2013年12月17日火曜日

冬には名前を

子どものころから、自分の姓が好きでないのだが、人が自分の名前を覚えていてくれるだけでとてもうれしくなる気持ちのほうが大きいので助かっている。もともとは、名前も好きでなかった。中学一年生の時、憧れだった副部長のお姉さま(高校三年生)から文化祭前夜に頂いたお手紙に「初めて見たときに、なんて綺麗な字かしら!と思ったの。」とあったのを読んでから、好きになったのである。しかし中高時代には「名前+ちゃん」で呼ばれることはあれど、呼び捨てにされることはなかった。女の子同士、親しげに呼び合うさまを眺めてじりじりしていたのはこの頃だ。初めて呼び捨てにされたのは、大学生の時、サークルの先輩にだった。そのとき、長年のくびきから解かれるような思いがしたことまで覚えているが、こんなことをいちいち覚えていて、今ここですらすら書ける自分もいやだ。いい名前だよ、と人に言われないと自分を承認できないような心根も自意識過剰でいやすぎる。

チェルフィッチュの『地面と床』を観て、恐れ多くも、こんなに自分の人生に寄り添ってもらえる、と思えるカンパニーがあるなんて本当に幸福だ、と思った。寄り添うというよりは、仰ぎ見る、ということに近いし、彼らの作品はけっして優しい言葉をかけてくれることはないけれど、そのことがいつも私を安心させる。『フリータイム』『わたしたちは無傷な別人であるのか?』など、観るたびに、そのときの自分の人生の状態にリンクしているように思ってきたが、それは決して作品を矮小化して解釈しているのではない。チェルフィッチュに関してだけは、劇評もおすすめも書いたことがない。書けると思ったことがない、というのが正確だけれど、今秋の『現在地』『地面と床』に関して、方法とか演劇論とか音楽論とか、いわゆる"小難しい"批評の視点ではなくても、自分の言葉で書くべきなんじゃないかと思っているのは私にとって大きな変化だ。チェルフィッチュの作品が、自分に「寄り添ってくれている」と感じるのは、私だけではないのかもしれない。でも、若手のころ死ぬほど残業して働きまくっていた自分とか、子どもが持てるのか迷っている自分とか、もし子どもを持ったら盲目的に守り抜くであろう自分の姿を考えながら見えることは、作品の外枠を形成する問題意識を理解するうえで大切なことなのだ。不思議である。理解できないと思う相手なのに、その存在を意識するときはいつも、とても近くにいる気がする。

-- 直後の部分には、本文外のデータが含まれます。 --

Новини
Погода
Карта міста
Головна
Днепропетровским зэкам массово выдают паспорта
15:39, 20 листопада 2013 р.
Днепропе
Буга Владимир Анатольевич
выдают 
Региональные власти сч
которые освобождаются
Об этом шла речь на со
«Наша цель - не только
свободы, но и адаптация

弟が医者になることになったとき「合格してよかった」という思いの次くらいに「これでいつ戦争が始まっても、軍医になれるから、この子が前線で死ぬ可能性は減った」と思って安堵した。冗談ではない。弟が小さなときから私はいつも、この子が戦争で死ぬことがないように、と祈ってきたし、たとえば選挙権を得てからは、愛する男の人たちが戦争で苦しむことにならないことを、かならず考慮に入れてその権利を行使してきたのだ。